[Opening Extracted material section]

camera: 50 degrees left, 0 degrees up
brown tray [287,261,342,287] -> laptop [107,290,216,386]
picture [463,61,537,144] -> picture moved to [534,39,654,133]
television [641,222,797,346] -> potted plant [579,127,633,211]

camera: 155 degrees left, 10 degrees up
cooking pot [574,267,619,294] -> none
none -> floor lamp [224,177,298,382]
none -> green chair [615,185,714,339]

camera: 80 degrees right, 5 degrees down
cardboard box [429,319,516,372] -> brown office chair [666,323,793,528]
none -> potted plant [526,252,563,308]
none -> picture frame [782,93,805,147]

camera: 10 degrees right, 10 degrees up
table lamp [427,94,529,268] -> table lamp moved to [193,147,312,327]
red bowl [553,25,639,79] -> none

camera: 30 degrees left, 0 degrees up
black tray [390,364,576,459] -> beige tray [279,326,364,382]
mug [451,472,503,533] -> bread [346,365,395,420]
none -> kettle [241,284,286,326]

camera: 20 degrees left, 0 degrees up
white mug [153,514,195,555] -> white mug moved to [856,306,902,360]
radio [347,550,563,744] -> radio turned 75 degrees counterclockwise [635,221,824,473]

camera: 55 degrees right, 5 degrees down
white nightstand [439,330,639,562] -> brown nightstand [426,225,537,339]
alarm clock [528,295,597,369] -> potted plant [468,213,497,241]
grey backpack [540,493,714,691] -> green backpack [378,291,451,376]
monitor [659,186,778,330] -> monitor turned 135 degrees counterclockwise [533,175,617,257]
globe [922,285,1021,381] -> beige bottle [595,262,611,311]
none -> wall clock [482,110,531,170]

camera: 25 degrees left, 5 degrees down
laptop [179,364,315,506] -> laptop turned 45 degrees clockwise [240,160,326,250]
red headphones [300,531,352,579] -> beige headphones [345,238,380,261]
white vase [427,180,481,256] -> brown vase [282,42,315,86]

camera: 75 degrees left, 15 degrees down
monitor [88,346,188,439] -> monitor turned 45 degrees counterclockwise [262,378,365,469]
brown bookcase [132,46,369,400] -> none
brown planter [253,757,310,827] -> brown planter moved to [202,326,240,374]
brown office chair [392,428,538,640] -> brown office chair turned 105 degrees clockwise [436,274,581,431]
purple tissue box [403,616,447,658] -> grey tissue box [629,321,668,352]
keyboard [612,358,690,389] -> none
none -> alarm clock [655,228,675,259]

[Closing Extracted material section]

■ **Problem requirements**
How many lines in the records above hold the string "tray"? Only the number is wanted.

■ **Your response**
2